The rights group Survival International is charging that a traditional hunter-gatherer community in Kenya is facing destitution because of government plans to cut down their forest home.

The Mau forest has been home to Kenya's Ogiek people since before recorded history. Dressing in animal skins and flamboyant feathered headdresses, the Ogiek live a simple existence - hunting forest animals, eating wild fruits, and cultivating honey.

But the London-based rights group Survival International says all that is about to change because the Kenyan government intends to cut down more than 60,000 hectares of the Mau forest, about 200 kilometers northwest of the capital, Nairobi.

The forest's 20,000 Ogiek inhabitants will be forcibly evicted from their ancestral land.

Virginia Luling of the Survival International group, which campaigns for the rights of indigenous peoples, says the Ogiek have no other means of supporting themselves.

"They will be turned out of their land. They will lose their culture," she said. "And they'll just be part of the general dispossessed population. Most of them don't have any skills. It'll be largely a question of finding some bit of land to cultivate or else they'll just drift to the slums."

Ms. Luling says the Ogiek will run into all sorts of social problems if they are suddenly stripped of their traditional identity and way of life.

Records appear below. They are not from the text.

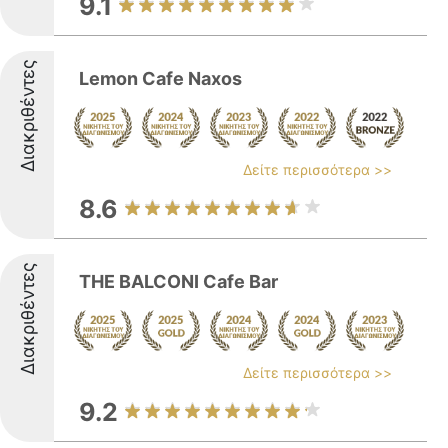
9.1
Διακριθέντες
Lemon Cafe Naxos
Δείτε περισσότερα >>
8.6
Διακριθέντες
THE BALCONI Cafe Bar
Δείτε περισσότερα >>
9.2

"People should be in control of their own lives and be able to adapt their culture and not have it done to them," she said. "It's very destructive and leads to all sorts of social breakdown if people are forced into a way of life which they don't want and which they haven't chosen for themselves."

The Kenyan government says it is cutting down the forest to give the land to landless squatters. But Ms. Luling says it makes no sense to settle one group of poor people by dispossessing another.

Some people also question the Kenyan government's statements. Local media says they have documents that show some of the land has already been allocated to political heavyweights, including Environment Minister Joseph Kamotho and the wife of Kenya's first president, Mama Ngina Kenyatta.